To comply, and to get John Mica off their backs, Amtrak chose the easy way: they started cutting costs. And so, four years later, there are no more dining cars on overnight trains operating east of the Mississippi River.

Then Amtrak compounded the felony by introducing what their marketing people chose to call “contemporary dining”. The meal comes in a cardboard box, most with a main dish that must be heated in a microwave. The meal can be consumed at a table in the Cafe-Lounge car or your sleeping car attendant will deliver it to your roomette.        

The unhappy fact us, over the past 8 or 10 years, the traditional dining car experience has gradually declined and the quality and variety of the food is no better than adequate. The fact is, Amtrak has failed to protect its most popular amenity: the traditional dining car experience. 

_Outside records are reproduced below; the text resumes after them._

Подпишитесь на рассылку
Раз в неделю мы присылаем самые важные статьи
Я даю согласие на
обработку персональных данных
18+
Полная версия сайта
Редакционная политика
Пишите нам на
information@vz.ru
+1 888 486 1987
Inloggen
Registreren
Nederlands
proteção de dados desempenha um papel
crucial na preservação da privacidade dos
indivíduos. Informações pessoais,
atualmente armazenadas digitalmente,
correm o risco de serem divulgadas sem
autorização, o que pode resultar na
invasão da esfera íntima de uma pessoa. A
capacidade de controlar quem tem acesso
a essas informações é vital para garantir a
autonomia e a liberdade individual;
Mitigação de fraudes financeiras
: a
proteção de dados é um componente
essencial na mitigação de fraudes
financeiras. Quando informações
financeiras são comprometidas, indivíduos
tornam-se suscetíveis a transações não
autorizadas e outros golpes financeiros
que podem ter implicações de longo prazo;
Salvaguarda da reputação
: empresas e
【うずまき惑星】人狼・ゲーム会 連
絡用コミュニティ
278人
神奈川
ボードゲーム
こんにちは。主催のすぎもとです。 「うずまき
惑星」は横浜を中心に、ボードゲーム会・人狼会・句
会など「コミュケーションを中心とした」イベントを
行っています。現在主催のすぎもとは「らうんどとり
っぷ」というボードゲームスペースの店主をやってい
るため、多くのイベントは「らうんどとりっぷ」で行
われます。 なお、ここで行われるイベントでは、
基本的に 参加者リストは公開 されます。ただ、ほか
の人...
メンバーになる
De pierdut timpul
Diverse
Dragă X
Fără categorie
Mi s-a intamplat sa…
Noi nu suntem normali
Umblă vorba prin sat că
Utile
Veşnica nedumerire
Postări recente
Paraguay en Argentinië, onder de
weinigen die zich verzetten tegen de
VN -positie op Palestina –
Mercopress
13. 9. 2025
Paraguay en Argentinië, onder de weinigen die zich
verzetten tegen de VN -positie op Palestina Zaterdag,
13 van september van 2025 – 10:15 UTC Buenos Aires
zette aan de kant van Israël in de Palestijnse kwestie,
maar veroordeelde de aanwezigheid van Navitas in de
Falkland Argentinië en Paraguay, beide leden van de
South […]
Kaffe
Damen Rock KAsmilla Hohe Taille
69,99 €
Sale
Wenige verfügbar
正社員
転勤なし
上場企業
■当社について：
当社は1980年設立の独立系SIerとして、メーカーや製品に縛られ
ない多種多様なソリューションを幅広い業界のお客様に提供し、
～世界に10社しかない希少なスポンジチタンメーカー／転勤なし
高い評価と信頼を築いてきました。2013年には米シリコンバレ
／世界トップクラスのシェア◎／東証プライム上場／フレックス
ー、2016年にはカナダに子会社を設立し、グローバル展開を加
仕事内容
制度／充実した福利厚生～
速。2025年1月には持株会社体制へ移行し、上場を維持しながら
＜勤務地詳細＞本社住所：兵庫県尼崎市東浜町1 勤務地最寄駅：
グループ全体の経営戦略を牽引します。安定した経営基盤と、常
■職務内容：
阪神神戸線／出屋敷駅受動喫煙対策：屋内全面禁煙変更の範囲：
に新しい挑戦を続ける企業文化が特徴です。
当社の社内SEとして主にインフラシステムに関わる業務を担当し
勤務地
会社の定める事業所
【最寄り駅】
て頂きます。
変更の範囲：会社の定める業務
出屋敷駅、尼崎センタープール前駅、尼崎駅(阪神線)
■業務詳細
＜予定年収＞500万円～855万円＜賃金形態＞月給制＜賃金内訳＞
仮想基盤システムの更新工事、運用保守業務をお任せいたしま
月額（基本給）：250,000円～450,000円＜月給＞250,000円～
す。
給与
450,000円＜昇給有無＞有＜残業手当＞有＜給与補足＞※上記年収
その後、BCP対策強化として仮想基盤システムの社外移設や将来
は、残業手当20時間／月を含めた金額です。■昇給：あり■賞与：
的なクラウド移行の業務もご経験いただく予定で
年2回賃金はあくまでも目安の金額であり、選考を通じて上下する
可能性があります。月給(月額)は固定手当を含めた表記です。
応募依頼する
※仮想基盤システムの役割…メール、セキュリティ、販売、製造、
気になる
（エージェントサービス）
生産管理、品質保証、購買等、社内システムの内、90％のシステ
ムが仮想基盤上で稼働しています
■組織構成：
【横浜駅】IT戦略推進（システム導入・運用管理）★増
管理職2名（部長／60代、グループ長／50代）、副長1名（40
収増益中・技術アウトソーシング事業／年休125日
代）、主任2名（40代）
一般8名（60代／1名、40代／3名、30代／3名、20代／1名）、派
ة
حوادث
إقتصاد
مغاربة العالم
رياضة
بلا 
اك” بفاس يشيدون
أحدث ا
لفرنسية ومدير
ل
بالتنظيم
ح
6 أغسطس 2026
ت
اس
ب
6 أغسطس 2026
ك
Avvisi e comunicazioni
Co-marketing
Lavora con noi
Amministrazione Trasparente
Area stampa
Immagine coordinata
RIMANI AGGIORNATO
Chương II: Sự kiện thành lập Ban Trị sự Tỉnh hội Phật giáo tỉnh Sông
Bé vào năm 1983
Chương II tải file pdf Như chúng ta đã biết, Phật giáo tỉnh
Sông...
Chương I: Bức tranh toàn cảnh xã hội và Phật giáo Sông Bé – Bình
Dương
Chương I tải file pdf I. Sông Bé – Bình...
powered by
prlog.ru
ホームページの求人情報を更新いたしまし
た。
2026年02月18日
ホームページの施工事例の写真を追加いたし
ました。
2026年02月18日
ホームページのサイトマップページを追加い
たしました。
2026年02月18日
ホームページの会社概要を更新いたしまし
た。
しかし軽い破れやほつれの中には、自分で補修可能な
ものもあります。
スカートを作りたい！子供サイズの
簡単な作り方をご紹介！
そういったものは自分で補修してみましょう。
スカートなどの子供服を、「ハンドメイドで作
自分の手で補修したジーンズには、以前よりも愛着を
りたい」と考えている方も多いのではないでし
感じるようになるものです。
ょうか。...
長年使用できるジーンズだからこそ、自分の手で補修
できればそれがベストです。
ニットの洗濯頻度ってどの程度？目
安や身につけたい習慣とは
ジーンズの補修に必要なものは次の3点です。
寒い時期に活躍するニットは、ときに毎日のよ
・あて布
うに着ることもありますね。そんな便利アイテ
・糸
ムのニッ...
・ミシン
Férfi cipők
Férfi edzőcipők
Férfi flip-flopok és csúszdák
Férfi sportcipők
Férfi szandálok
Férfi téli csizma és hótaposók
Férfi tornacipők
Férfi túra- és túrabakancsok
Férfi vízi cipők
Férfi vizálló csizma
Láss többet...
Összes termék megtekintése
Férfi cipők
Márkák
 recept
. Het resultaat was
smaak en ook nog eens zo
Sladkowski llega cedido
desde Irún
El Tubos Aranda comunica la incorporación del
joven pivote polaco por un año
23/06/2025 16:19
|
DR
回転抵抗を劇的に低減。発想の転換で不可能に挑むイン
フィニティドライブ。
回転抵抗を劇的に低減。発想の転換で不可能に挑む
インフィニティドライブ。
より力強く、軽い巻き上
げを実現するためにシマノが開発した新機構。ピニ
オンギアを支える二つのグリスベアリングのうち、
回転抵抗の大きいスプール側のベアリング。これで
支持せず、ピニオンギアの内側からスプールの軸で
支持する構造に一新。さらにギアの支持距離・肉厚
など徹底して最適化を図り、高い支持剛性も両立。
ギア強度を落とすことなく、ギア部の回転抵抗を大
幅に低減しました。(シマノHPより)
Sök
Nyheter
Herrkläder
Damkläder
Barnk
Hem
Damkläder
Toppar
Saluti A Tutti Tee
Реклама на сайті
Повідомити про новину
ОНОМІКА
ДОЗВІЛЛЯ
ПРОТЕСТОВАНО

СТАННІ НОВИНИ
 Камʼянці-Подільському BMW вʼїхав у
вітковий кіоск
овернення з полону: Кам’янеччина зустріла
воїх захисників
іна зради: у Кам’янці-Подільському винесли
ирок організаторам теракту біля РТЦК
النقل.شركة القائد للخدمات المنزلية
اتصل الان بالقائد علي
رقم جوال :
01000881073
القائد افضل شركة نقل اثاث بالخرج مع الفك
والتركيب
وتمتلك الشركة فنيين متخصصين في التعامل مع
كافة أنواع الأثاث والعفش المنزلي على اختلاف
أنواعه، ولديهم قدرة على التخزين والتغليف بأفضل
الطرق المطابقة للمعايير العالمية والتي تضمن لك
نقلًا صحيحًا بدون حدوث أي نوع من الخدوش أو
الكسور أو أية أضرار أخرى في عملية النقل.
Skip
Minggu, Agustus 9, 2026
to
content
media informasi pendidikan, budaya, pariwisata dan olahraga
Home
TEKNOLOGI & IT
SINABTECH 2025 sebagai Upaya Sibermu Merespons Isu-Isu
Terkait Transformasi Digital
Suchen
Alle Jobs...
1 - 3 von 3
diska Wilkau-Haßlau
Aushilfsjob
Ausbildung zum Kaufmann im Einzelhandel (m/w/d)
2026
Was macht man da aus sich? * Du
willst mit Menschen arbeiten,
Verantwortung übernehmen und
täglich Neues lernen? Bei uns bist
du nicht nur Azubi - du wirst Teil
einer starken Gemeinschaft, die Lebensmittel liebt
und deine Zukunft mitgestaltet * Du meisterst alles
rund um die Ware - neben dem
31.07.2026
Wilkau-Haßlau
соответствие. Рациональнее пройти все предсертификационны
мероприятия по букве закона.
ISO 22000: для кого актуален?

But what if it’s not too late? Could a gutsy Amtrak simply restore the full-service dining cars, with the quality and variety of menu offerings that sleeping car passengers have traditionally enjoyed. Yes, Amtrak’s food service would become a money loser again, but only until Amtrak management found ways to generate additional revenue. What about having set menus and charging extra for any item not included? “A salad on the side? Certainly, sir. That’ll be an additional $3.50.”

And when a roomette is booked for two people, a supplemental charge for the second passenger’s dining car meals would mean additional revenue for Amtrak. That two people should each consume a full dining car meal for the price of one has always struck me as overly generous. 

I know, I know. That means sleeping car passengers will end up paying a bit more for their transportation, for their comfortable accommodations, and for a few of the optional extras in the dining car. If, after that, Amtrak is still short of break even on food service, let Congress make up the damn difference! It’ll still be less than the cost of resurfacing a few miles of interstate highway.